# Fine for owning P



## Atlanta Braves Baby! (Mar 12, 2003)

Out of curosity, does anyone happen to know what the fine is for people owning P's in illegal states is?


----------



## piranha 13 (Feb 16, 2003)

depends on the state.


----------



## Xenon (Nov 15, 2002)

Nope because I never intend on getting caught


----------



## hastatus (Jan 16, 2003)

Bit of info for you. Laws and Piranhas


----------



## RhomZilla (Feb 12, 2003)

I've heard $500 per fish if ever caught distributing or receiving. Now owning, I dont know.. I got lucky at one point and only got a misdemeanor.


----------



## hastatus (Jan 16, 2003)

My original fine was $25 for one P. nattereri. Then later took ODFW into the legislature and made them eat it by legalizing piranas in Oregon.


----------



## Atlanta Braves Baby! (Mar 12, 2003)

hastatus said:


> My original fine was $25 for one P. nattereri. Then later took ODFW into the legislature and made them eat it by legalizing piranas in Oregon.


 Ya nice work! Can you do that in Cali now


----------



## hastatus (Jan 16, 2003)

> Can you do that in Cali now?


 No.
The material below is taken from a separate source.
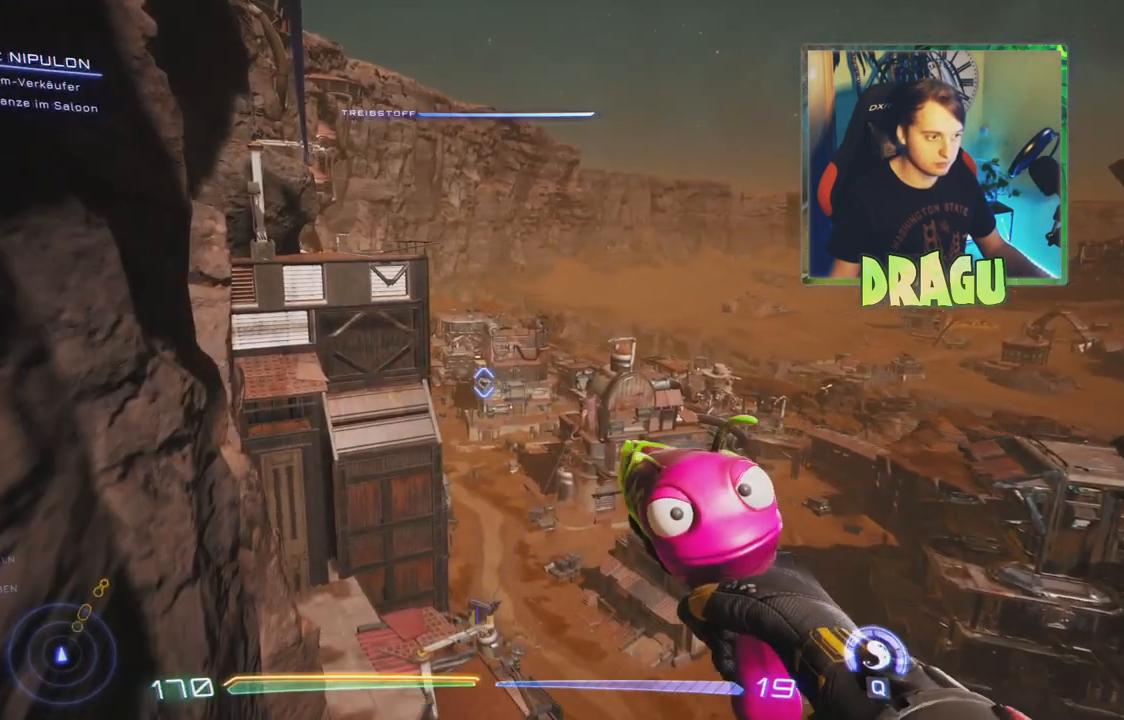
{"keys": [], "mouse": [], "events": []}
Piranas could survive in that state in the lower portion (past Santa Barbara) during winter months. Also, H.R. Axelrod made some outrageous claims. If you go to my table of contents at OPEFE web site look up Cold Tolerance. Should give you quite a bit of information.


----------



## rosecityrhom (Feb 3, 2003)

A guy at my work tried to tell me they caught a piranha out of a lake here in Oregon. I guess they had a picture of it and everything. I just told him do they have a photo of him actually catching it or could he just have purchased a piranha and had it in the aquarium for awhile and thought up a good hoax and took a pic? He told me "Stop it...you're ruining my story!"


----------



## pcrose (Mar 9, 2003)

I have heard $ 1,000 per fish but I do not remember where I saw this it maybe for something else lol, ah well who knows


----------



## Atlanta Braves Baby! (Mar 12, 2003)

1,000 that would be an outragous fine! Screw that! Some laws are just stupid.


----------



## hastatus (Jan 16, 2003)

> A guy at my work tried to tell me they caught a piranha out of a lake here in Oregon.


 The original reason for banning piranas in Oregon circa 1970 was a pacu caught in the Snake river (connecting from the Columbia river). A woman kept the fish after her husband passed away (the fish was his pet) and then elected to release it instead of killing it. She wanted ODFW to take the fish which they refused. The fish was caught later and ODFW identified it as a pirana. It was taken to Oregon State University where the fish was looked at and confirmed to be a pacu. ODFW did not revise their ID and allowed the public to believe a pirana was found in Oregon waters, thereby effectively scaring the public and getting the fish banned until I had the law overturned in 1995.


----------



## rosecityrhom (Feb 3, 2003)

That must be the story the guy at work was talking about.


----------



## hastatus (Jan 16, 2003)

Could be, got this from Dr. Doug Markle at OSU. He and then PhD candidate Paulo Petry examined the fish.


----------



## Atlanta Braves Baby! (Mar 12, 2003)

Thanks for the info hastatus


----------



## no_mercy (Jan 29, 2004)

its illegal in any state you idiot! if they get in our creeks we will die


----------



## C0Rey (Jan 7, 2006)

no_mercy said:


> its illegal in any state you idiot! if they get in our creeks we will die


omg are u kidding me!!!


----------



## mori0174 (Mar 31, 2004)

no_mercy said:


> its illegal in any state you idiot! if they get in our creeks we will die










you gotta be kidding me


----------



## tnpeter (Dec 17, 2005)

i rember hearing a story that some fisher man in lake ontario caught one.....not sure if it s true but that one thing i heard


----------



## black_piranha (Jan 12, 2006)

the law is practically gay.... who actually releases them? wut dumbasses and i believe this topic has been posted about 3 times, at least from wut ive seen.


----------



## TheTyeMan (Aug 9, 2004)

no_mercy said:


> its illegal in any state you idiot! if they get in our creeks we will die


are you crazy? you would have to release thousands of them and even if you did they would all die off come winter time.


----------